Good morning…
Yesterday as a family, we donned disposable hair nets with plastic aprons and gloves to assemble meals for the homeless through Hosea Feed the Hungry. For the first year of this annual Christmas tradition, I left feeling badly about the gift we had given.
To me, the meals we served in styrofoam boxes felt unfair and inconsistent. We prepared the food as instructed, but some dinners had a mound of turkey while others had just one chicken drumstick, a skimpy filler until other turkey trays arrived. Some of the actual boxes were physically smaller, some bigger. Some meals had healthy servings of stuffing, green beans, and yams, while others had two scoops of rice and our compliance to “Go light on the last trays of beans.” Having just opening in our home the same number of gifts, worth about the same dollar amount for each family member, I felt bad about some styrofoam boxes being filled with ‘plenty’ and other Christmas dinners inevitably sparking ‘want.’
When I pointed out the discrepancy to Kelly, another volunteer who had brought her tall twin boys and their even taller friend, she said, “Oh, people will be happy to get a free meal, they won’t care what food is in their box.” My heart quietly disagreed.
As people, we are all prone to compare, whether we are homeless or live in a mansion. After receiving a gift, we immediately look around to see what everyone else got and how ‘ours’ measures up to ‘theirs.’ Often we judge ours as ‘less’ and theirs as ‘more,’ since the grass always looks greener on the far side of the fence.

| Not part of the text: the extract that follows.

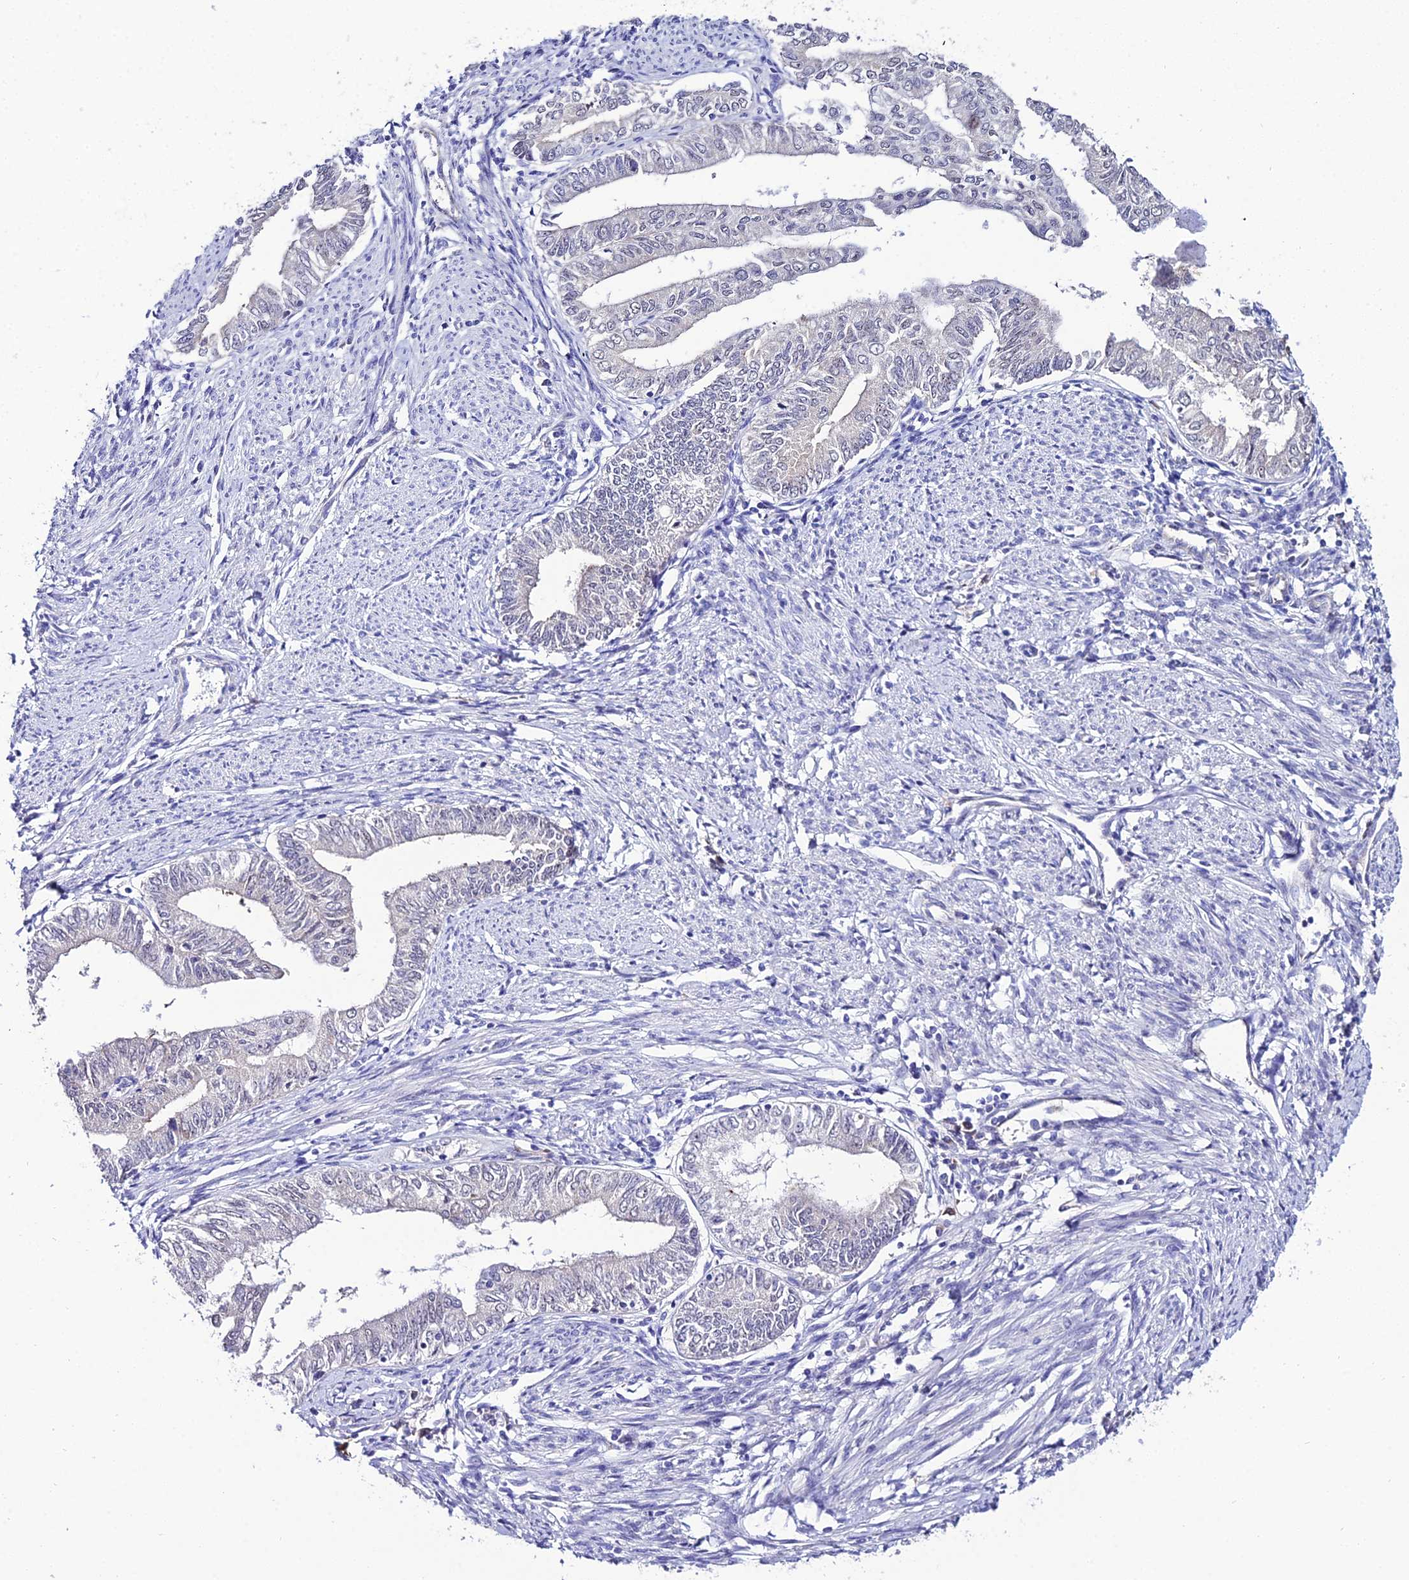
{"staining": {"intensity": "negative", "quantity": "none", "location": "none"}, "tissue": "endometrial cancer", "cell_type": "Tumor cells", "image_type": "cancer", "snomed": [{"axis": "morphology", "description": "Adenocarcinoma, NOS"}, {"axis": "topography", "description": "Endometrium"}], "caption": "Protein analysis of endometrial adenocarcinoma displays no significant staining in tumor cells.", "gene": "SYT15", "patient": {"sex": "female", "age": 66}}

Coupling this natural human tendency with one boxed dinner clearly being much, much greener than the next, I felt like I was dishing up a huge helping of jealous disappointment.
I drove away from the experience unsettled, upset. Then as the day wore on, my ‘unsettled upset’ morphed into an ongoing prayer. “God, please perform a manna-like miracle for the recipients of the boxed dinners we prepared.” For the wilderness wanderers on the streets of Atlanta, my heart grew a hope. But when they measured it out, everyone had just enough. Those who gathered a lot had nothing left over, and those who gathered only a little had enough. Each family had just what it needed (Exodus 16:18, NLT).
With God’s powerful provision, may we wake to awareness, “We all have just what we need.”